SESİYLE BÜYÜLEYEN, SAHNESİYLE İLHAM VEREN: SEDA ÖZELSOY’UN SANAT YOLCULUĞU

0

Sanat, insan ruhuna dokunan ve yaşamın monotonluğuna karşı bir renk, bir ses, bir nefes olmayı başaran yegâne ifade biçimlerinden biridir. Her sanatçının içinde sakladığı bir hikâye, dünyaya sunmak istediği bir mesaj vardır. Bu mesaj, kimi zaman sahnenin ışıltısında, kimi zaman bir ses kaydının derinliğinde hayat bulur. İşte bizleri bu büyülü dünyaya davet eden sanatçılardan biri de seslendirme sanatçısı ve tiyatro oyuncusu Seda Özelsoy.

Seda Özelsoy, sanatın hem sahnede hem de mikrofonda hayat bulduğu nadir yeteneklerden biri. Tiyatro sahnesinde canlandırdığı karakterlere kattığı derinlik ve mikrofon başında yarattığı etkileyici ses dünyasıyla izleyicilerini ve dinleyicilerini büyülemeyi başarıyor. Onun sesine aşina olanlar, duyguların kelimelerle nasıl hayat bulduğunu bilir. Sahnedeki performansları ise izleyenlerin zihninde silinmez izler bırakır.

Bu röportajda, Seda Özelsoy’un sanat yolculuğuna daha yakından bakıyoruz. Tiyatro sahnesinde ilk adımını attığı günden bugüne nasıl bir yolculuk geçirdiğini, seslendirme dünyasına nasıl adım attığını ve bu iki farklı ama birbirini tamamlayan sanatı nasıl bir araya getirdiğini kendisinden dinleyeceğiz. Aynı zamanda, sahne arkasındaki zorluklara, seslendirme sanatçılığına dair bilinmeyenlere ve onun gözünden sanatın ne anlama geldiğine dair samimi bir sohbet gerçekleştireceğiz.

Seda Özelsoy’un hikâyesi, sadece bir sanatçının değil, aynı zamanda hayallerinin peşinden giden, her engeli yaratıcılıkla aşan bir bireyin hikâyesi. Mikrofon başından sahne ışıklarına, bu tutkulu sanat yolculuğuna hep birlikte tanıklık edelim.
=-=-=-=-=
• Alıştırma Görevleri:
1 – Seda Özelsoy hakkındaki metinde "Seda Özelsoy, sanatın hem sahnede" sözleriyle başlayan paragrafı, temel bilgilerini koruyarak kısa bir madde listesi hâlinde yeniden yazınız.
2 – Seda Özelsoy hakkındaki metinden, "Seda Özelsoy, sanatın" sözlerini içeren ifadeyle açılıp "bir sohbet gerçekleştireceğiz." ile kapanan bölümü alıntılayınız.
3 – Seda Özelsoy hakkındaki metne göre aşağıdaki soruları yanıtlayınız:
(a) Her sanatçının içinde neler bulunduğu belirtilmektedir?
(b) Röportajda nasıl bir sohbet gerçekleştirileceği söylenmektedir?
(c) Son paragrafta Seda Özelsoy'un hikâyesi, bir sanatçının hikâyesi olmasının yanı sıra nasıl bir bireyin hikâyesi olarak nitelendirilmektedir?

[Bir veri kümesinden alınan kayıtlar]
=-=-=-=-=
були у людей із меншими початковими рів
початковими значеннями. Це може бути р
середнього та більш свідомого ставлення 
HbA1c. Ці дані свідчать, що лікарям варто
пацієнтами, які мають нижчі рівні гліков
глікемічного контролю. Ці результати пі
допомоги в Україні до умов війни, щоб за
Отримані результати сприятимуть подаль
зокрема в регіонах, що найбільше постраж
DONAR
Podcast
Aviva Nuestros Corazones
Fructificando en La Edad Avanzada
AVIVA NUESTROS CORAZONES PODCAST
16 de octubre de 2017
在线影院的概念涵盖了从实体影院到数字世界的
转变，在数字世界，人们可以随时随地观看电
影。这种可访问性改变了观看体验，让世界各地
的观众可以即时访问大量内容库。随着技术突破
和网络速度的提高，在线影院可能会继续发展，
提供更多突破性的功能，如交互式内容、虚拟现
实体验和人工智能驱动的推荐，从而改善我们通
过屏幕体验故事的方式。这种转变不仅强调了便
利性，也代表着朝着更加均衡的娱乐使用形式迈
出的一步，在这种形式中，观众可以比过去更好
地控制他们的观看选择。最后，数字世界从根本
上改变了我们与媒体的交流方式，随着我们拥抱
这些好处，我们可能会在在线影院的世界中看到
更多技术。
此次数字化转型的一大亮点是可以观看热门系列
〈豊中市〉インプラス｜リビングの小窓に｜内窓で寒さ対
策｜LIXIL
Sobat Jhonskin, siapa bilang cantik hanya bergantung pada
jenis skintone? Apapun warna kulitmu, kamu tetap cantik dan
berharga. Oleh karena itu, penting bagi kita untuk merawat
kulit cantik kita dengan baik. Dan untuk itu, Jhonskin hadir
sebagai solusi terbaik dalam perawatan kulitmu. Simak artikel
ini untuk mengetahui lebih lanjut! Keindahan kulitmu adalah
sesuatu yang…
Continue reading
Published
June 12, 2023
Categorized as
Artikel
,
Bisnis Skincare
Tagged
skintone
=-=-=-=-=
• Görevlerin Yanıtları:
1 –
- Seda Özelsoy, sanatın hem sahnede hem de mikrofonda hayat bulduğu nadir yeteneklerden biridir.
- Sahnede canlandırdığı karakterlere derinlik katar.
- Mikrofon başında etkileyici bir ses dünyası yaratır.
- Bu yönleriyle izleyicilerini ve dinleyicilerini büyüler.
- Sesine aşina olanlar, duyguların kelimelerle nasıl hayat bulduğunu bilir.
- Sahnedeki performansları izleyenlerin zihninde silinmez izler bırakır.

2 –
Seda Özelsoy, sanatın hem sahnede hem de mikrofonda hayat bulduğu nadir yeteneklerden biri. Tiyatro sahnesinde canlandırdığı karakterlere kattığı derinlik ve mikrofon başında yarattığı etkileyici ses dünyasıyla izleyicilerini ve dinleyicilerini büyülemeyi başarıyor. Onun sesine aşina olanlar, duyguların kelimelerle nasıl hayat bulduğunu bilir. Sahnedeki performansları ise izleyenlerin zihninde silinmez izler bırakır.

Bu röportajda, Seda Özelsoy’un sanat yolculuğuna daha yakından bakıyoruz. Tiyatro sahnesinde ilk adımını attığı günden bugüne nasıl bir yolculuk geçirdiğini, seslendirme dünyasına nasıl adım attığını ve bu iki farklı ama birbirini tamamlayan sanatı nasıl bir araya getirdiğini kendisinden dinleyeceğiz. Aynı zamanda, sahne arkasındaki zorluklara, seslendirme sanatçılığına dair bilinmeyenlere ve onun gözünden sanatın ne anlama geldiğine dair samimi bir sohbet gerçekleştireceğiz.

3 –
(a) İçinde sakladığı bir hikâye ve dünyaya sunmak istediği bir mesaj.
(b) Samimi bir sohbet.
(c) Hayallerinin peşinden giden, her engeli yaratıcılıkla aşan bir bireyin hikâyesi.